__What you need to do__.
Among the entries below, one stretch runs from the line that contains "Document page, 1241x1754 pixels." through the line that contains "Identify the document". Repeat that stretch exactly, ends included, and only that.
───── Exercise materials
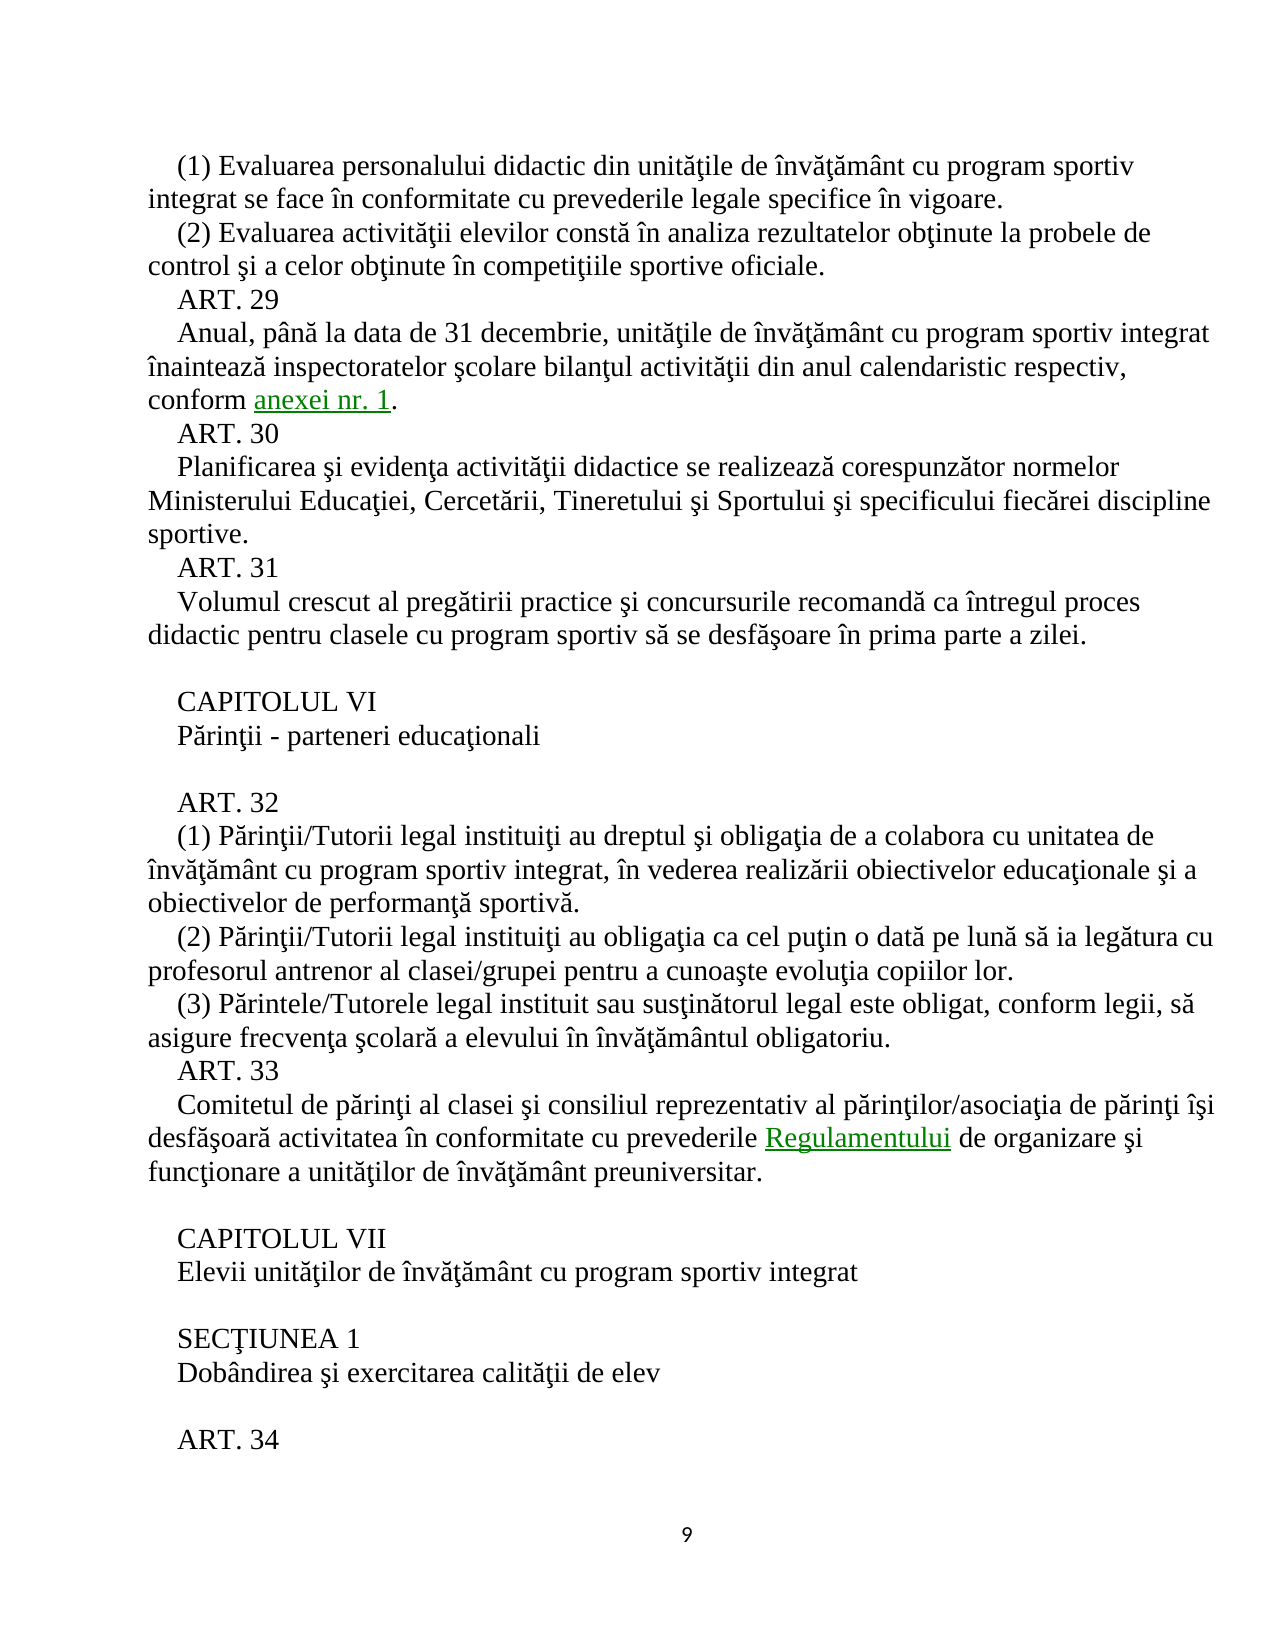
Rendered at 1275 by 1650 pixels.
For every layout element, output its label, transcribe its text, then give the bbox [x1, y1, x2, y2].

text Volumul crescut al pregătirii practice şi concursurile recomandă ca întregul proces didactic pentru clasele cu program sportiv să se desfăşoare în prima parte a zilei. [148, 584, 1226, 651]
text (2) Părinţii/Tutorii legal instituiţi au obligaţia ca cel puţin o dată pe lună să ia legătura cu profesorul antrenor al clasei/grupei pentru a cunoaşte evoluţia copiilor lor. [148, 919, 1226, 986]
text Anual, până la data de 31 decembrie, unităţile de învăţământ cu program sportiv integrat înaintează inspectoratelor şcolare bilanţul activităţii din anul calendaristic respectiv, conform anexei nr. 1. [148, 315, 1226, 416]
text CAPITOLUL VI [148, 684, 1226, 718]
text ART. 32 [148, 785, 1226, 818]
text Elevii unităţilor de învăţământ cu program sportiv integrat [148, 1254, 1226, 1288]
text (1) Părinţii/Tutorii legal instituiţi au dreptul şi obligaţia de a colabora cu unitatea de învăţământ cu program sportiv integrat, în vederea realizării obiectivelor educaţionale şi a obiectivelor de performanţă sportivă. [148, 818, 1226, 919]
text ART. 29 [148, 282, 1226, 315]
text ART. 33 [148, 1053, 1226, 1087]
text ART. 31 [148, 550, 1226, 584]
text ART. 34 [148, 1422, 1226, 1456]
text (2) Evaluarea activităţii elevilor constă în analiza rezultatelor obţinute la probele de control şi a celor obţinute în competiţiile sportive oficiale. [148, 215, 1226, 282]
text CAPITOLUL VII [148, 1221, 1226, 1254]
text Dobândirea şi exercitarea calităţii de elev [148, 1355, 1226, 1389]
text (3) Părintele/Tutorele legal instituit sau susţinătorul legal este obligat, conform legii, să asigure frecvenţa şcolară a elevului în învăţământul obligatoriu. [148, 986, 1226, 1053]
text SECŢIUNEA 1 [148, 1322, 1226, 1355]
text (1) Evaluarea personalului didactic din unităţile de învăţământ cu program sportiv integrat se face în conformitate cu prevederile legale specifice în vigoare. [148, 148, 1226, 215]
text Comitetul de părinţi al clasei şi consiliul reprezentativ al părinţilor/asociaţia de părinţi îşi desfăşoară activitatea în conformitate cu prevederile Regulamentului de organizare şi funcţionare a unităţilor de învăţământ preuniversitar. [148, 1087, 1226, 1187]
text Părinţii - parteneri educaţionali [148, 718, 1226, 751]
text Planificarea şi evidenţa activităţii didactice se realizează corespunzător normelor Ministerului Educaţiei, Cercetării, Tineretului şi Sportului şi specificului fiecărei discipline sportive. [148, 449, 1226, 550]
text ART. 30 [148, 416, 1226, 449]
──────────
───── Exercise materials
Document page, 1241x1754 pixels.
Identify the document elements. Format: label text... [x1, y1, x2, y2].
──────────
__Result of this task__.
Document page, 1241x1754 pixels.
Identify the document elements. Format: label text... [x1, y1, x2, y2].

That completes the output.